Die Neuentdeckung eines Buches, das zunächst nicht erscheinen durfte:

Der Überläufer“ von Siegfried Lenz

 

Klaus Philipp Mertens

 

Frankfurt am Main (Weltexpresso) - Siegfried Lenz‘ Roman „Der Überläufer“ erscheint erst 65 Jahre nach Abschluss des Manuskripts. Weil der Verlag die Marktchancen dieser Erzählung falsch einschätzte. Unmittelbar nach der Kapitulation des NS-Staats wäre das Thema nach Auffassung des damaligen Lektors noch akzeptiert worden. 1951 aber befand sich das westliche Deutschland erneut in einem antikommunistischen Feldzug, der von der Führungsmacht USA als Kampf um die Freiheit etikettiert wurde.

 

Da passte die Geschichte eines deutschen Soldaten, der im letzten Jahr des Zweiten Weltkriegs desertiert war und sich der Roten Armee angeschlossen hatte, nicht mehr ins Bild. Jetzt, mehr als ein Jahr nach Siegfried Lenz‘ Tod, ist das Manuskript den Nachlassverwaltern aufgefallen, die es mit ausführlichen editorischen Anmerkungen versehen veröffentlichten.

 

Thema und Sprache des „Überläufers“ sind vergleichbar mit Heinrich Bölls eindrucksvollem Antikriegs-Roman „Der Zug war pünktlich“. Authentisch und ergreifend wird über den Vernichtungskrieg der Wehrmacht im Osten berichtet. Und über Menschen und Zivilisten, die mit jedem Tag, den diese Gefechte andauern, ein Stück von ihrer Menschlichkeit und Würde verlieren.

**QUELLENMATERIAL:**
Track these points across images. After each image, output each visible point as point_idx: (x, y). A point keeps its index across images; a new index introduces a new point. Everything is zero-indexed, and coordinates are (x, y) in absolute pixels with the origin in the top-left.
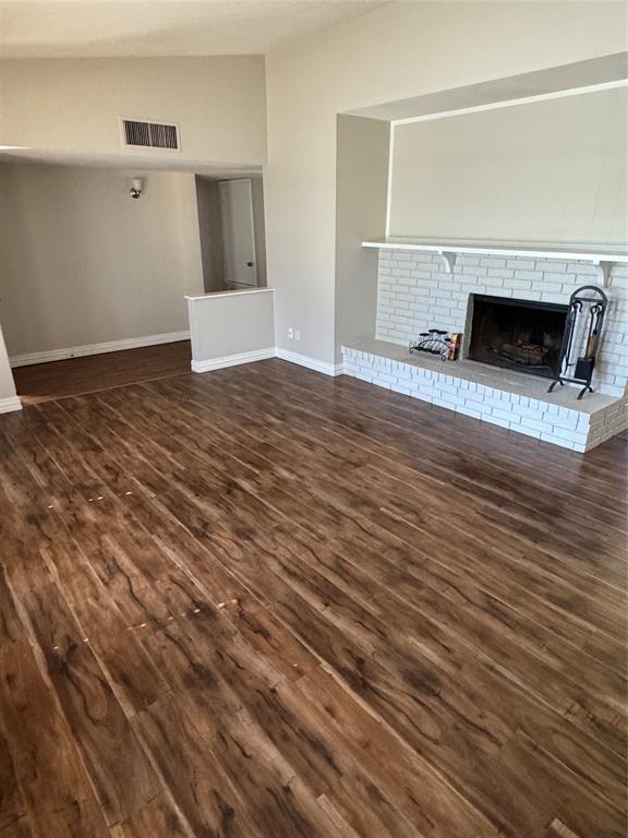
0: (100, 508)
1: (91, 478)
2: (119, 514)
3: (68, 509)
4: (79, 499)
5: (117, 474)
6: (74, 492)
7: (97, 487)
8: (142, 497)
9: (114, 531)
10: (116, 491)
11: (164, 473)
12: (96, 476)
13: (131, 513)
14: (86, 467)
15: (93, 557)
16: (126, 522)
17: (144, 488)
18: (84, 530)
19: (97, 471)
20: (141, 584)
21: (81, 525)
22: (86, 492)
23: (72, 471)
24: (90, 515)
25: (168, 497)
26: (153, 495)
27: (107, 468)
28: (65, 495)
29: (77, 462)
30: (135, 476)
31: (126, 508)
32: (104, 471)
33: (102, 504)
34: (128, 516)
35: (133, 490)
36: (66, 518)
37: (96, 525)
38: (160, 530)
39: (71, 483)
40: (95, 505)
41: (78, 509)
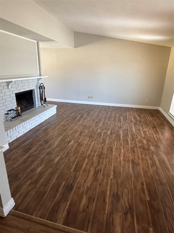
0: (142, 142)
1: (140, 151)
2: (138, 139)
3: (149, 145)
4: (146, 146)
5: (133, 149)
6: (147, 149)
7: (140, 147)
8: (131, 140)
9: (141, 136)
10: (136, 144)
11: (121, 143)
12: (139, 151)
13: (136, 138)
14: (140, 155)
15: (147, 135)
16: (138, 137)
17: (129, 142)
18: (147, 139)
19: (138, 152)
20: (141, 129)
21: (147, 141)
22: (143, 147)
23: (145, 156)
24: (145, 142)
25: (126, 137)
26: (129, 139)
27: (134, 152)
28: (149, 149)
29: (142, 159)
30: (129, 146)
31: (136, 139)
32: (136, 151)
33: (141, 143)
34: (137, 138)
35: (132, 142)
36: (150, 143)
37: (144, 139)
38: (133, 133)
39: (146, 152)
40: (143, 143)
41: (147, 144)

**FRAGEN:**
1. Wie viele Jahre nach Abschluss des Manuskripts erscheint „Der Überläufer“ laut dem Artikel über Lenz' Roman?
2. Schreiben Sie bitte aus dem Artikel über Lenz' Roman die Stelle von „Klaus Philipp Mertens“ bis „Freiheit etikettiert wurde.“ wortgetreu ab.

**LÖSUNGEN:**
1. 65 Jahre nach Abschluss des Manuskripts.

2.
Klaus Philipp Mertens

 

Frankfurt am Main (Weltexpresso) - Siegfried Lenz‘ Roman „Der Überläufer“ erscheint erst 65 Jahre nach Abschluss des Manuskripts. Weil der Verlag die Marktchancen dieser Erzählung falsch einschätzte. Unmittelbar nach der Kapitulation des NS-Staats wäre das Thema nach Auffassung des damaligen Lektors noch akzeptiert worden. 1951 aber befand sich das westliche Deutschland erneut in einem antikommunistischen Feldzug, der von der Führungsmacht USA als Kampf um die Freiheit etikettiert wurde.